È finita come finì per i contadini e i proprietari terrieri al tempo della rivoluzione industriale e iniziò per quelli che intuirono la strada leggendo e interpretando i segnali deboli e compresero la direzione che il mondo stava prendendo e costruirono le fabbriche, le industrie, la finanza, un nuovo sistema insomma rispetto a quello degli agricoltori che vivevano solo di autoproduzione. Ecco oggi è così, la giostra ha nuove regole e nuove dinamiche, ancora non sappiamo come sarà il mondo quando tornerà a essere un posto più sereno rispetto a quanto lo è in questi anni faticosi ma di certo sappiamo che non sarà come quello che abbiamo lasciato quando negli anni d’oro a cavallo del passaggio di millennio l’economia tirava e cresceva alla grande.
Alcuni segnali ci sono e, mi si consenta, le nuove imprese, chiamale se vuoi startup, sono fondamentali per questo cambiamento dei paradigmi. Non lo sono solo perché fanno cose nuove ma lo sono perché soprattutto hanno un approccio nuovo al concetto stesso di imprenditoria e di creazione del valore economico e sociale.
Pensate per esempio al concetto di concorrenza come è visto da un imprenditore di nuova generazione e da uno che resta ancorato a modelli ormai superati, e poi fate la medesima riflessione con concetti come la internazionalizzazione, la relazione con i soci di capitale, il fallimento, l’idea di impatto sociale e ambientale (quella tra profit e no-profit è una dicotomia destinata a scomparire e nuovi modelli come quelli delle Benefit Corporation sono destinati a svilupparsi rapidamente).
Differenze spesso fondamentali ed è su queste che bisogna fare leva, sono gli imprenditori – compresi quelli di ‘vecchia’ generazione – la chiave e la forza principale per comprendere i nuovi segnali deboli e costruire i nuovi paradigmi. Se c’è una categoria dalla quale può la nuova stagione prendere forma è quella di chi fa le aziende e di coloro che hanno capito che la nuova generazione di imprese è importante e va sostenuta anche se ciò significa cambiare il modo di pensare, perdere qualche rendita di posizione, rimettersi a studiare e imparare se non da zero quasi.

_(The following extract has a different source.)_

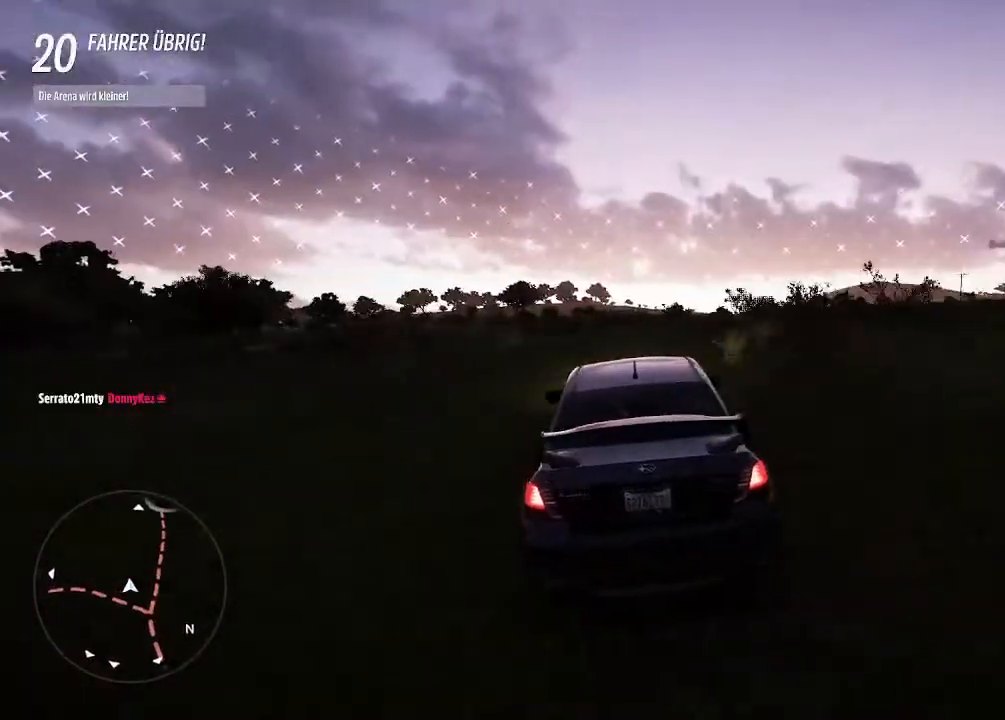
{"buttons": ["R2"], "left_stick": "right", "right_stick": "center", "events": [[67, "left_stick", "right"]]}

Umiltà, visione, lungimiranza, coraggio, energia. Se creiamo questo esercito di imprenditori e gli diamo forza e sostegno – superando così anche un altro retaggio dello status quo che vede l’Italia essere non sempre amichevole con chi fa impresa e soprattutto con chi ha successo nel farla – allora significa che stiamo costruendo nuove e solide fondamenta e quando la nuova casa inizierà a vedersi anche tutti gli altri: finanza, accademia, politica, media forse inizieranno a capire perché bisogna abbandonare le rendite di posizione e rimettersi in gioco. Se ciò non accadrà in fretta rischiamo veramente grosso e tutti coloro che cercano di rallentare questo processo sono da considerare come i veri nemici, alcuni si perderanno restando indietro, altri andranno superati con forza e decisione, altri tenteranno di salire sul carro mascherandosi con una bella dose di retorica ma saranno scoperti e stanati come impostori, altri ancora si convertiranno, ciò che dobbiamo fare ora con la massima urgenza è trovare i nuovi leader che sappiano leggere i segnali deboli, interpretarli e creare nuovi strumenti adatti al tempo che stiamo vivendo e dare loro la forza di fare da apripista e poi di crescere e di preparare le strada per tutti coloro che l’imprenditore non lo vogliono fare ma che vogliono ugualmente abbracciare il cambiamento e esserne a vario titolo protagonisti.